Suite à cette intervention, une experte du Comité a souhaité en savoir davantage sur la réalité des migrants condamnés en Argentine pour délinquance. Un autre expert a pour sa part notamment souhaité savoir s’il était possible de faire appel de la décision ayant déclaré inconstitutionnel le décret d’urgence de janvier 2017. La représentante de la société civile a notamment souligné qu’il est difficile de connaître l’impact réel du décret de janvier 2017, car on n’a jamais eu de chiffres officiels concernant les nombres de personnes ainsi détenues et expulsées ; mais théoriquement, cet impact doit être considérable, a-t-elle estimé. L’État argentin a jusqu’à jeudi de cette semaine pour faire appel de la décision déclarant inconstitutionnel ce décret, a-t-elle en outre indiqué.
S’agissant du Chili
Par vidéoconférence, une représentante de la société civile a fait observer que le cadre institutionnel concernant les questions migratoires n’a pas évolué au Chili depuis 1975 et ce, malgré la ratification de la Convention par le pays ; ainsi, la législation migratoire du Chili est la plus ancienne de tout le continent. D’après les derniers chiffres du Gouvernement chilien, le pays compte actuellement plus d’un million de migrants, dont environ la moitié se trouvent en situation irrégulière, a-t-elle souligné. Le Chili doit donc agir rapidement pour garantir la protection des droits des travailleurs migrants et des membres de leur famille. S’agissant des migrants, il est urgent que le Gouvernement chilien avance, en particulier, sur l’accès aux droits sociaux ; sur la protection des droits liés au travail ; ou encore sur l’éducation, nombre de migrants haïtiens n’ayant en effet pas accès à des cours d’espagnol, a ajouté l’oratrice.
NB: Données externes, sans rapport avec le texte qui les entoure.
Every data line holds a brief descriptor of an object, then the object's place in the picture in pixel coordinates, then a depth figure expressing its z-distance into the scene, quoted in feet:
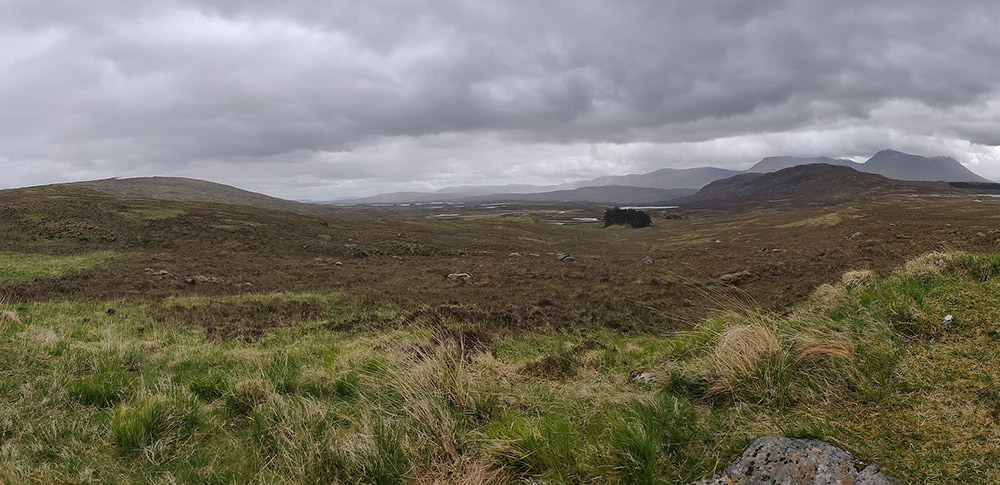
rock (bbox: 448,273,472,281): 90.33
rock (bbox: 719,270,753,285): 74.54
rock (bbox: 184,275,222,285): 77.35
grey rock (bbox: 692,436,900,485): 9.84
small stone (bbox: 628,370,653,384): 19.27
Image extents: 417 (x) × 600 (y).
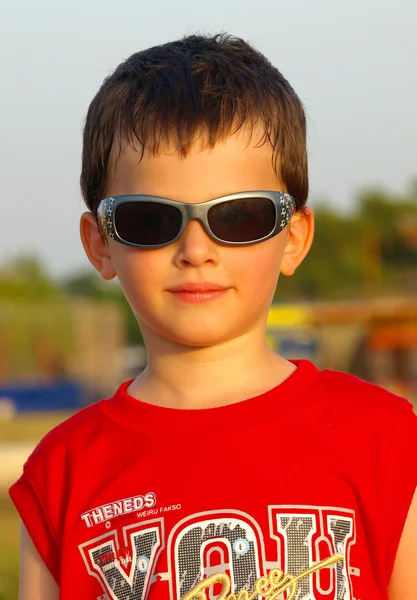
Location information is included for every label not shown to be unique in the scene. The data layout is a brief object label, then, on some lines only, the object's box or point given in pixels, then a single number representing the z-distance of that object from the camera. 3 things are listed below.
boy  1.98
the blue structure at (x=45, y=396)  27.89
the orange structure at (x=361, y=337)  34.25
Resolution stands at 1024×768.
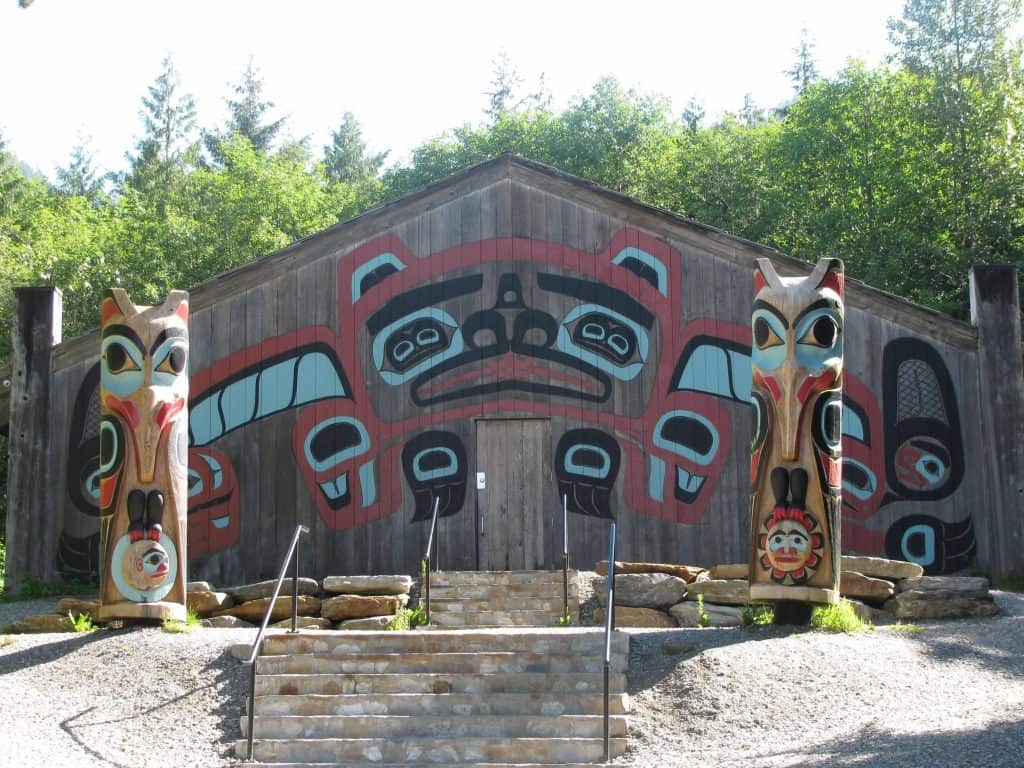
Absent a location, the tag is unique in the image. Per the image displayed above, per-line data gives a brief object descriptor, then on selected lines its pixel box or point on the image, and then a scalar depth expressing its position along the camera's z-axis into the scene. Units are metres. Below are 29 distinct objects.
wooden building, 17.72
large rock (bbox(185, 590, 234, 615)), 15.53
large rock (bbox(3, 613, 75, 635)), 14.20
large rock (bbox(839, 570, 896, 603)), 14.70
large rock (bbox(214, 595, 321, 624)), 15.48
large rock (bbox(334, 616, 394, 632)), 15.06
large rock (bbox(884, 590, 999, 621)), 14.15
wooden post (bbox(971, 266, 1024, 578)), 17.28
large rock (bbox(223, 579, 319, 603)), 15.73
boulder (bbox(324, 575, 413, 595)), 15.58
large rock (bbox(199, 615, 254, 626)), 15.27
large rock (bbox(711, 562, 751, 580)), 15.83
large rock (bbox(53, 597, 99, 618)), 14.69
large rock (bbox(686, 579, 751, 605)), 15.25
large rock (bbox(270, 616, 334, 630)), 15.14
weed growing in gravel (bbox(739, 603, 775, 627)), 13.19
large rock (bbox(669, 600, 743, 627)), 15.11
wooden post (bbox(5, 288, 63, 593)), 17.86
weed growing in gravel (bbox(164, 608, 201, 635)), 13.25
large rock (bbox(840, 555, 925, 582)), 14.94
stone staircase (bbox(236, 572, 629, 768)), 10.32
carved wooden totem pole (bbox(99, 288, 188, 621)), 13.34
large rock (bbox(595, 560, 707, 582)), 16.25
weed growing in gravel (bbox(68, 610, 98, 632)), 13.76
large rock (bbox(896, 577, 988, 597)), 14.25
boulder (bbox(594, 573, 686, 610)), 15.48
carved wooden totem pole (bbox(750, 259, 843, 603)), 12.71
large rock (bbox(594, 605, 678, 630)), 15.34
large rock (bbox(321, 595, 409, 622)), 15.35
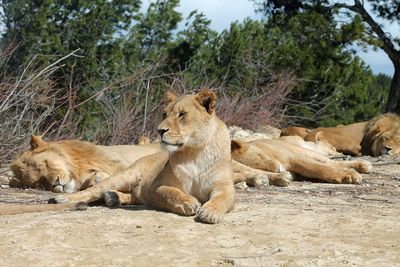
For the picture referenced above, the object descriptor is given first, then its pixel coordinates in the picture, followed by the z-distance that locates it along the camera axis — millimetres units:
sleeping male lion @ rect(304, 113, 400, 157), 26266
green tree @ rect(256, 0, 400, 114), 40781
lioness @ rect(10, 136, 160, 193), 15516
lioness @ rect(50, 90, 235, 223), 10617
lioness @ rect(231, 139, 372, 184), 16156
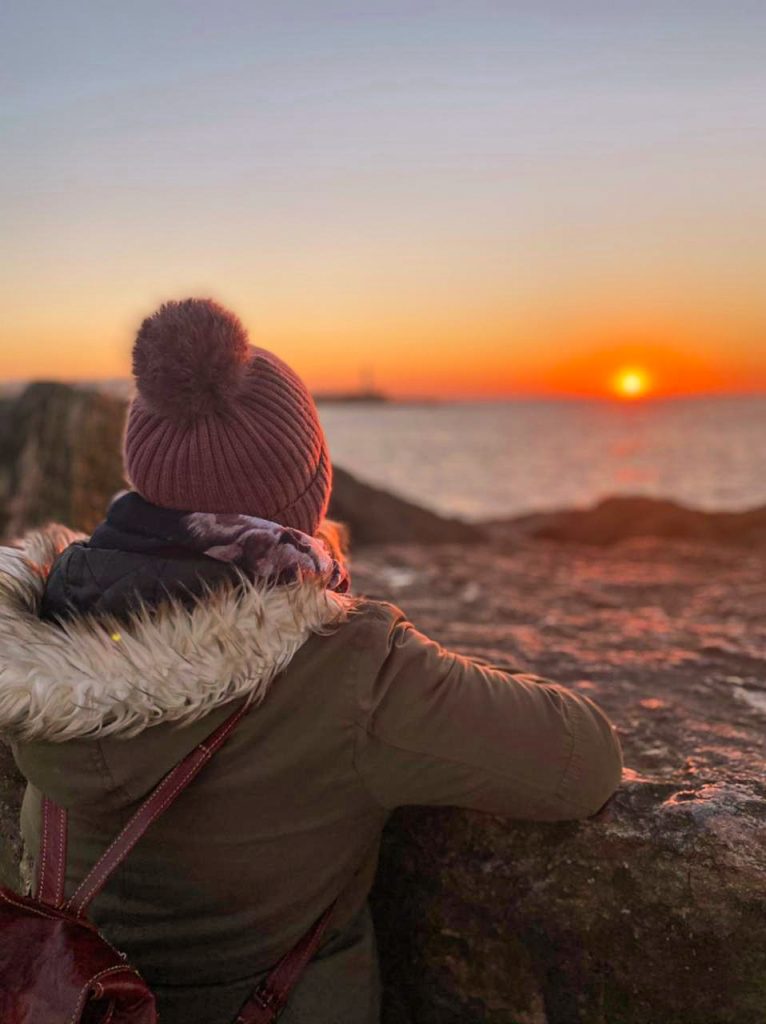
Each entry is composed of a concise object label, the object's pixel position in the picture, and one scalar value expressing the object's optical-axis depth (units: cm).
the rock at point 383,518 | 694
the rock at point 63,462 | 571
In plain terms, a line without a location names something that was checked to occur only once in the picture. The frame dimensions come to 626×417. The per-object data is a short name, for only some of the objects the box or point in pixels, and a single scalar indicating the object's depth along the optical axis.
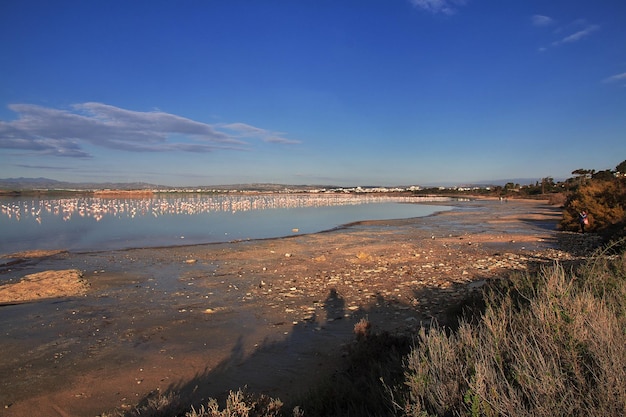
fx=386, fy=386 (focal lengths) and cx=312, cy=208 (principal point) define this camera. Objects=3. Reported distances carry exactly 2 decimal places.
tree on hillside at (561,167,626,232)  19.45
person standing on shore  19.58
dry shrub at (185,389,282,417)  3.19
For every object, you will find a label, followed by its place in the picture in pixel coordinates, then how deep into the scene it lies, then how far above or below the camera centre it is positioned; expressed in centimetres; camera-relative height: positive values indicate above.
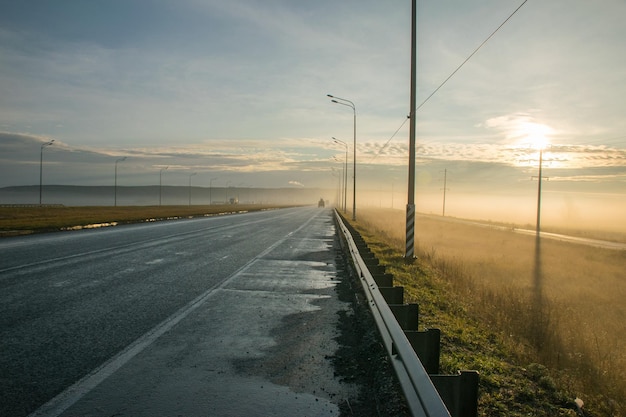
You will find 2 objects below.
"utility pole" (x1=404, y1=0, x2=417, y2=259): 1539 +140
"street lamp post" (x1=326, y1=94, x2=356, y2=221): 4352 +299
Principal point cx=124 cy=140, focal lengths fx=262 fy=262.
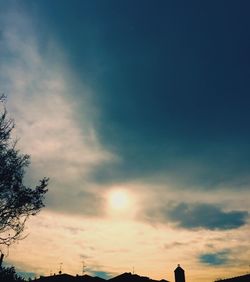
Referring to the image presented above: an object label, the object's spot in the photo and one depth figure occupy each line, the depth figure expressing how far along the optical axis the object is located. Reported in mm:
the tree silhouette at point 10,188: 15043
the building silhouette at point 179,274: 39431
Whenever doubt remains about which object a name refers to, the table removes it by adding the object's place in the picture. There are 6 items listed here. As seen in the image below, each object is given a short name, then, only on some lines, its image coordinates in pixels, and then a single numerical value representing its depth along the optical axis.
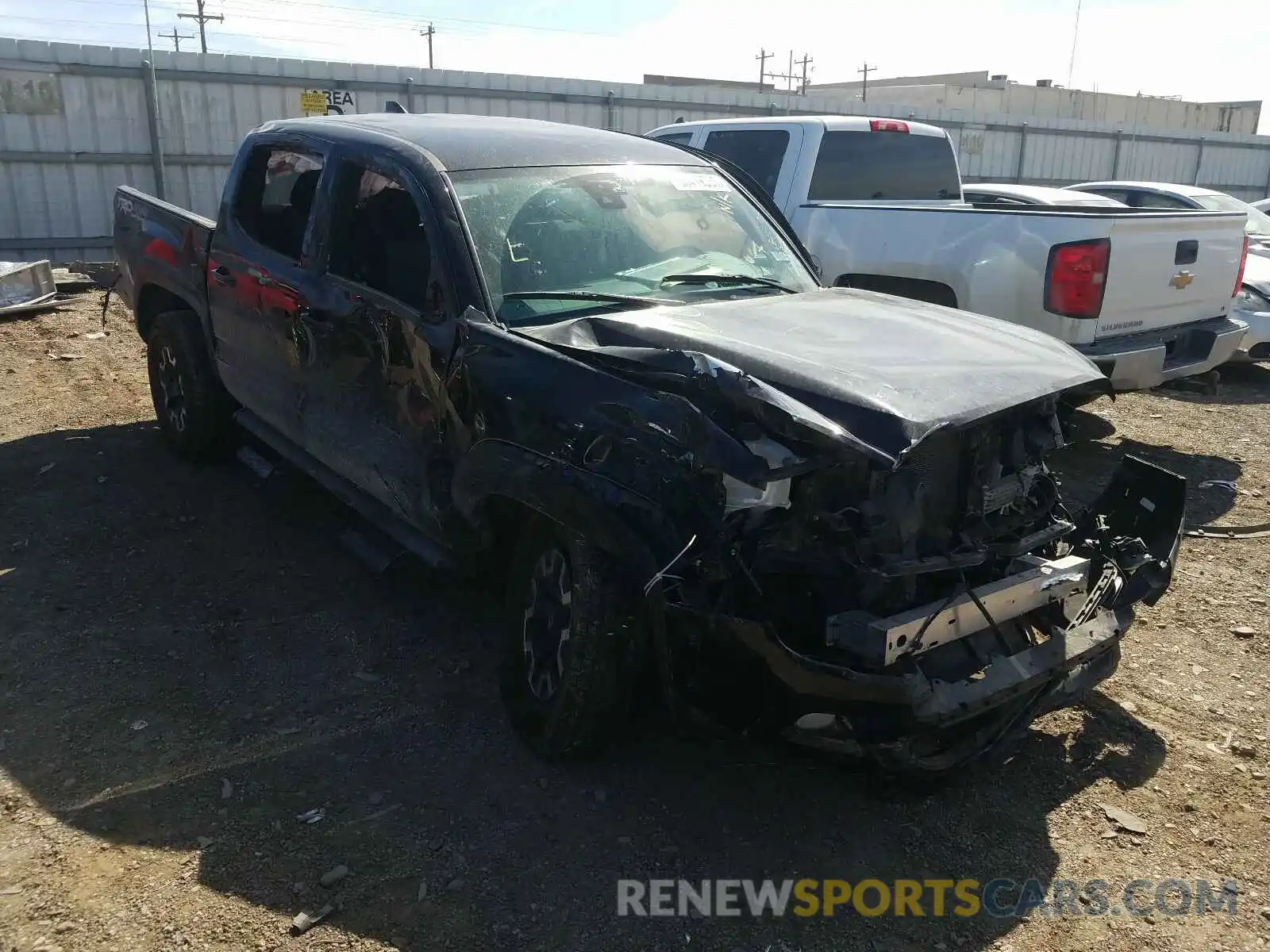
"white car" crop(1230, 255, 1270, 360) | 8.69
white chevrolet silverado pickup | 5.59
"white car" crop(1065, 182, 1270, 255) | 10.59
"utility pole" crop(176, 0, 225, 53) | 39.74
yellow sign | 13.65
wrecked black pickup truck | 2.73
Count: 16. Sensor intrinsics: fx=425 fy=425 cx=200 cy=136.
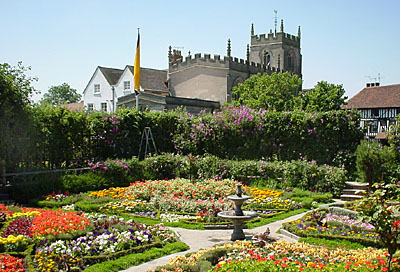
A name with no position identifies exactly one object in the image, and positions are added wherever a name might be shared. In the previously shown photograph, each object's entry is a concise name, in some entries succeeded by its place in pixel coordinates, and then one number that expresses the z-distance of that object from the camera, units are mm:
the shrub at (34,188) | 15094
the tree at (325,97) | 42312
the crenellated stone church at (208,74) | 45812
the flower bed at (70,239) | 7883
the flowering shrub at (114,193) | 15164
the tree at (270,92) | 42219
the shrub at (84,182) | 16406
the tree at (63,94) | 87600
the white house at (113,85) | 47281
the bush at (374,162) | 16984
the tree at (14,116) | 15906
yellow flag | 29542
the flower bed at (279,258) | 6540
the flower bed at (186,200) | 12641
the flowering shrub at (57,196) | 14911
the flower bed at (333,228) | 9453
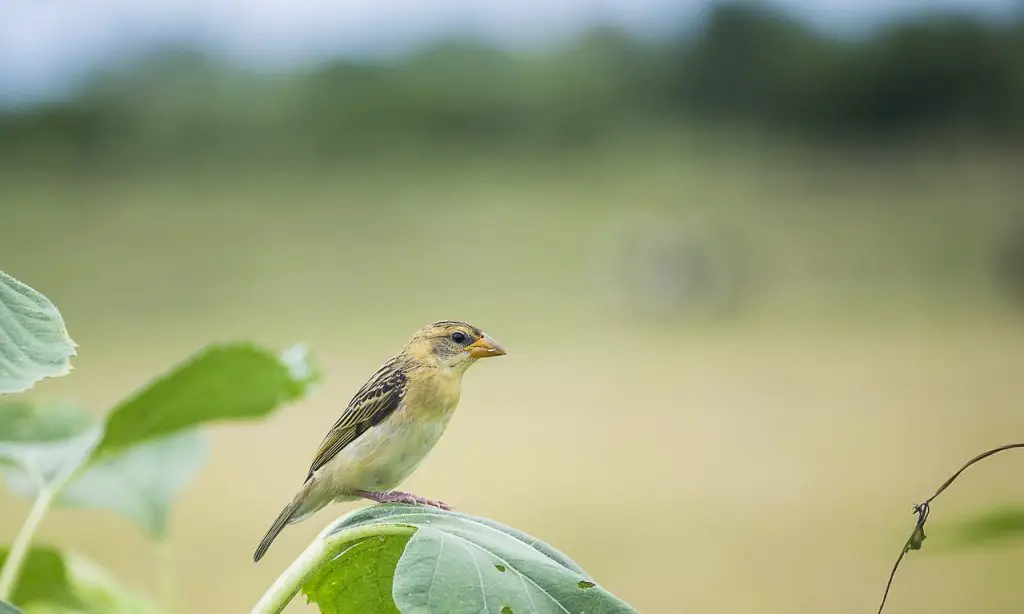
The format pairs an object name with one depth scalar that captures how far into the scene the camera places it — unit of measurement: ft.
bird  19.42
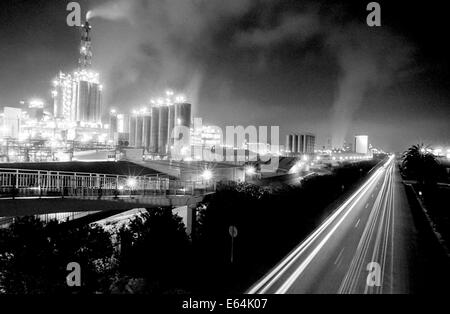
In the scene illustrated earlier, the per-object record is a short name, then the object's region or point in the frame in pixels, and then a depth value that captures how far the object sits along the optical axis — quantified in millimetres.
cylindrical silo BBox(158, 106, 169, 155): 64250
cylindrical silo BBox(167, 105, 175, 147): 63862
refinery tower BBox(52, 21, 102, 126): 71625
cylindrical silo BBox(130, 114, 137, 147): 75250
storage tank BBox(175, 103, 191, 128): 63562
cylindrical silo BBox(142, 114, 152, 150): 70562
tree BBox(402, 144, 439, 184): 41084
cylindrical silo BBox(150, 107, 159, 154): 66812
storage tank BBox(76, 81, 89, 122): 71000
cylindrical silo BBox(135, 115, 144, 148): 73688
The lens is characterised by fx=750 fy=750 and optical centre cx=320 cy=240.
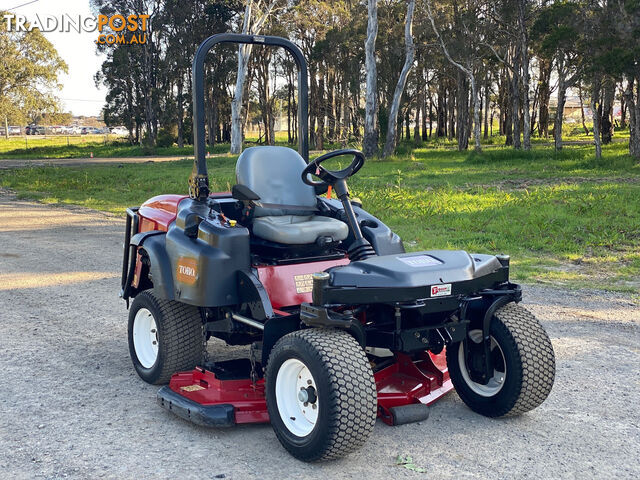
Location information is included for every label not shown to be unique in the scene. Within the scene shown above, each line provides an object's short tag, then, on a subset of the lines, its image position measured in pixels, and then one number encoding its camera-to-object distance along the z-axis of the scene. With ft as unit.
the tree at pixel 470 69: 111.05
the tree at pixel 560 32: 91.30
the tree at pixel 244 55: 112.98
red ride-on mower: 12.17
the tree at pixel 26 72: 188.75
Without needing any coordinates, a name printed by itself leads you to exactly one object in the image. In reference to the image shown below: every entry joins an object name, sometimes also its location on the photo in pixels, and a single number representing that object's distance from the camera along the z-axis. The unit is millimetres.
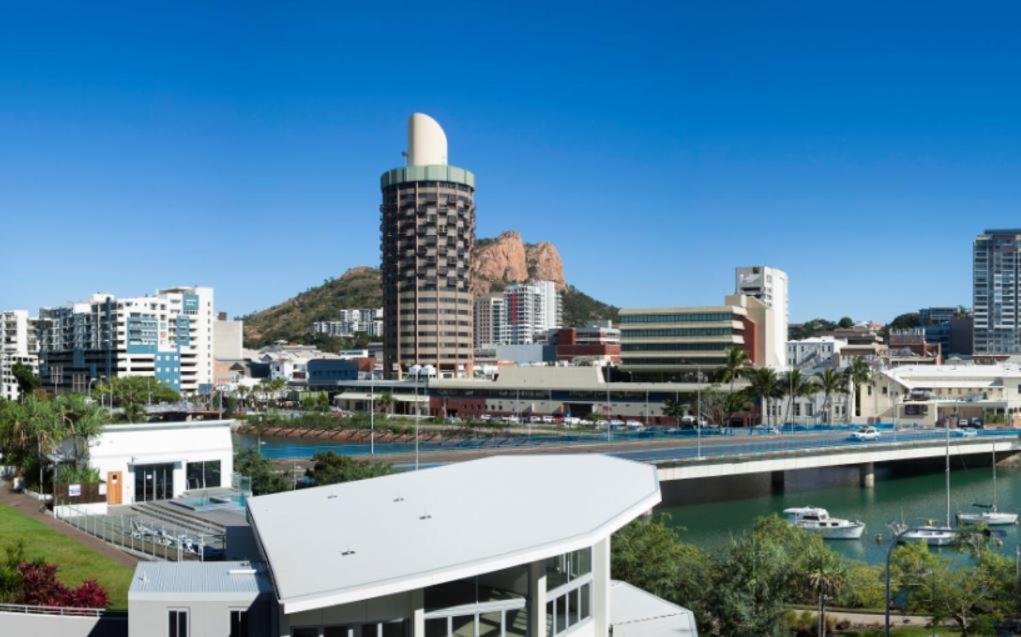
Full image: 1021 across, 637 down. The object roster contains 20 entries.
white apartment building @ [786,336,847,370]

Suite à cette intervention, un membre du Comité a rappelé qu’en 2010, le Comité avait constaté que d’importants efforts avaient été consentis par le Chili, notamment sur le plan institutionnel ; aussi, a-t-il voulu savoir ce qu’il en a été depuis cette date ? Un autre expert a souhaité en savoir davantage sur les nombreux cas de violence et de discrimination à l’encontre de ressortissants haïtiens et dominicains au Chili. D’une manière générale, il y a eu des progrès au Chili, notamment sur le plan administratif, des circulaires ayant été publiées et la coordination ayant été renforcée, a admis la représentante de la société civile. Mais il faudrait que la législation elle-même soit amendée, s’agissant en particulier du droit à un procès équitable et des droits sociaux, a-t-elle ajouté, avant de souligner qu’une grande discrimination existe effectivement à l’encontre des personnes d’origine haïtienne.